Exa MULTIPHASE FLOW: Exa DigitalROCK multiphase flow simulation of water (blue) and oil (brown) in a Berea sandstone pore space with water wet walls. Steady state and unsteady state relative permeability simulations can be used to obtain the relative permeability curve for a given rock sample, which is valuable information.

"We can understand the lower-quality rocks," she says.

"Then we can build a subsurface model that much more accurately predicts the reservoir performance in later life when were not just sweeping the nicest sands in the reservoir."

Fredrich says a major advantage in the digital approach boils down to throughput.

The lab in Sunbury can run about a dozen experiments at a time, each taking 12 to 18 months to complete, while in early May BP was running about 50 digital experiments that each take about a month to complete.

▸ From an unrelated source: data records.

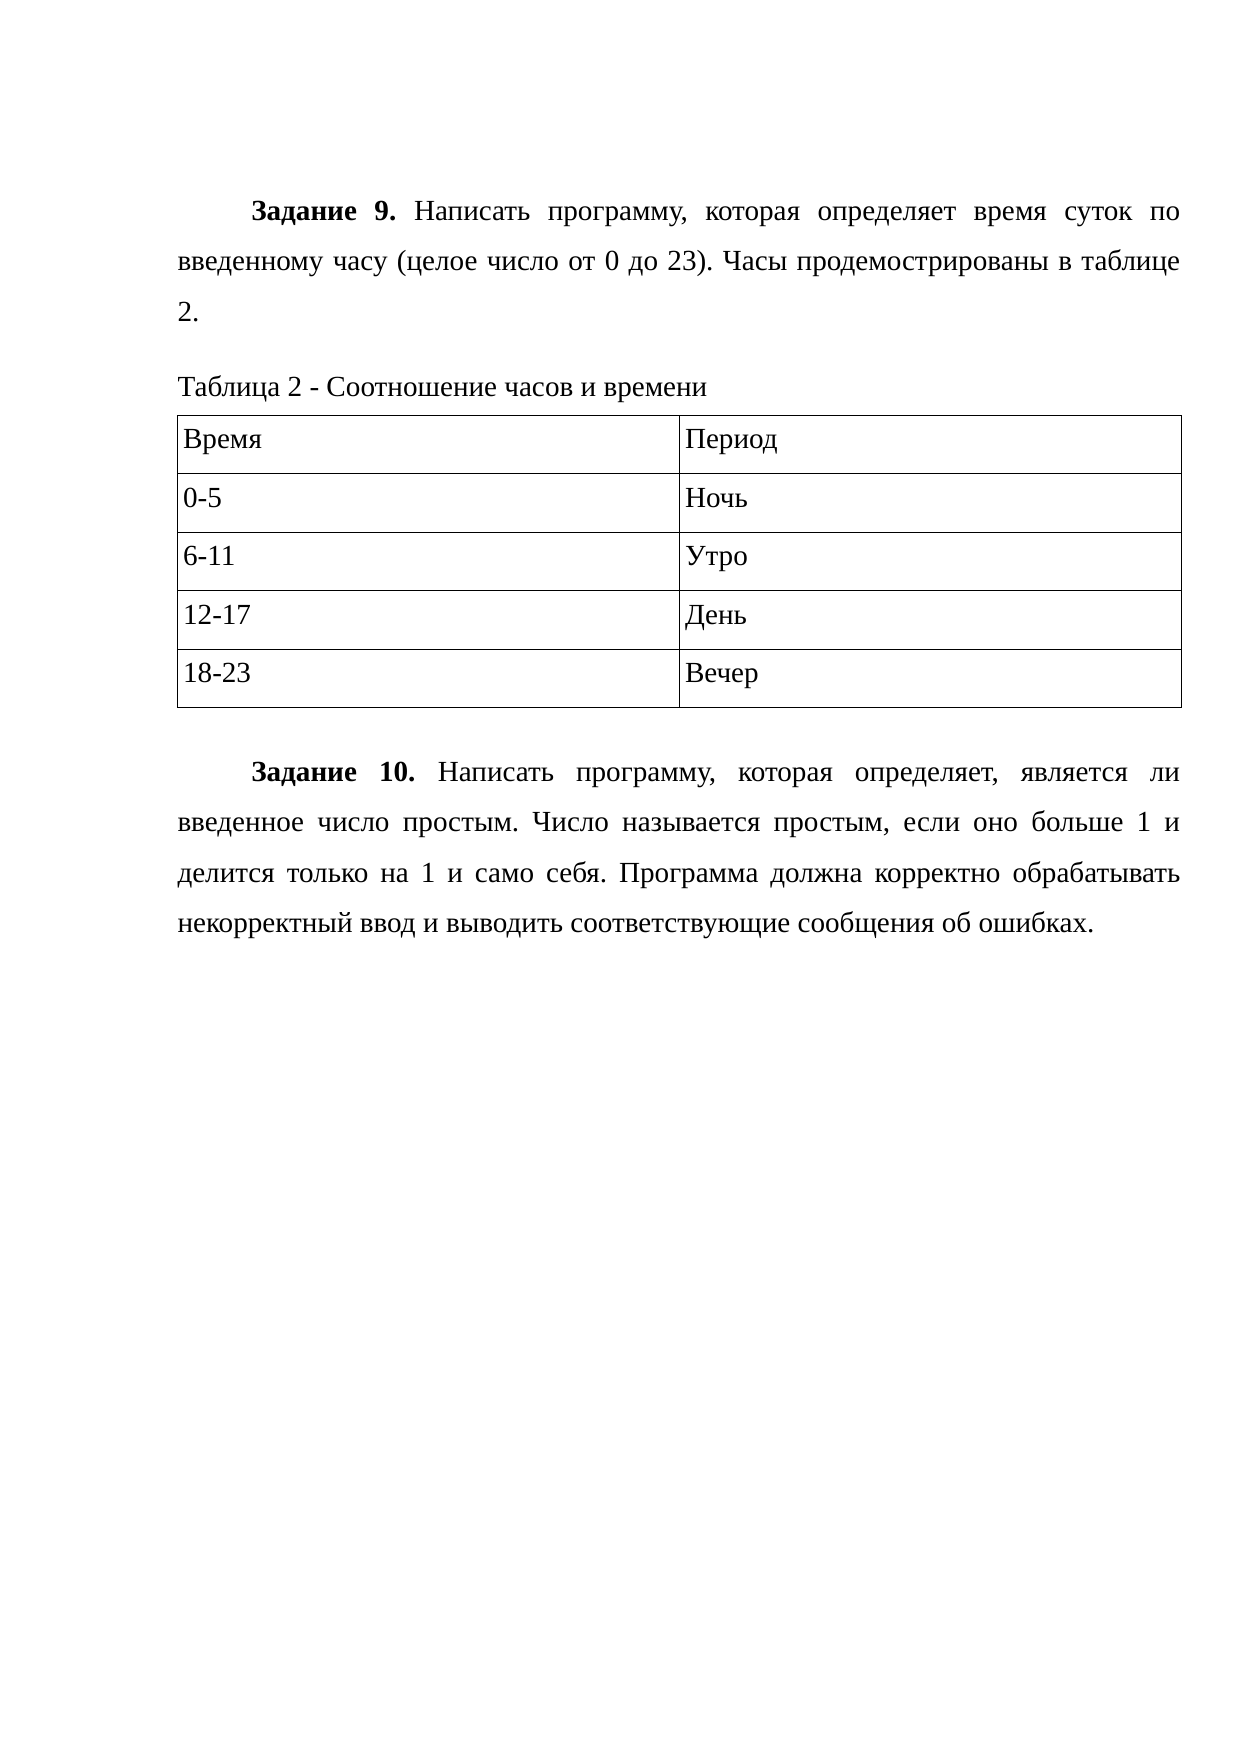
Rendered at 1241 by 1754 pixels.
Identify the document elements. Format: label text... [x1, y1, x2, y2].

table_cell 0-5 [178, 474, 679, 532]
text Задание 10. Написать программу, которая определяет, является ли введенное число простым. Число называется простым, если оно больше 1 и делится только на 1 и само себя. Программа должна корректно обрабатывать некорректный ввод и выводить соответствующие сообщения об ошибках. [177, 754, 1181, 938]
text Таблица 2 - Соотношение часов и времени [177, 369, 1181, 402]
table_header Время [178, 416, 679, 473]
table_cell 18-23 [178, 650, 679, 707]
table_cell День [680, 591, 1181, 649]
text Задание 9. Написать программу, которая определяет время суток по введенному часу (целое число от 0 до 23). Часы продемострированы в таблице 2. [177, 193, 1181, 327]
table_cell 6-11 [178, 533, 679, 590]
table_cell Вечер [680, 650, 1181, 707]
table_cell Ночь [680, 474, 1181, 532]
table_cell 12-17 [178, 591, 679, 649]
table_header Период [680, 416, 1181, 473]
table_cell Утро [680, 533, 1181, 590]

"A limited number of [lab] tests can be going on at any time," she says. "Digitally, the only constraint is the HPC," a "beautiful facility" with six petaflops of computing - capacity.

During validation of the two-phase flow software, the Digital Rocks effort was using about 20% of the HPC computing power, with about 30,000 processing cores running.

Generally, Fredrich says, the programme uses around a tenth of the HPC's computing power.

The code behind the predictive software scales well, she says, so if BP needed an answer on something in two weeks rather than a month, the company could double the number of processors devoted to the task.

In May, BP was carrying out final validation of the dual-phase flow prediction software and is now preparing to roll out the technology across its portfolio.

"Every three months, people in assets were checking in with me, wanting to use this technology," she says.

As it stands, DigitalROCK only predicts oil and water flow. "Adding gas is a later stage of development," Fredrich says, noting BP has many reservoirs that have three-phase flow.

"That's a massive additional set of physics. But we have line of sight to getting there."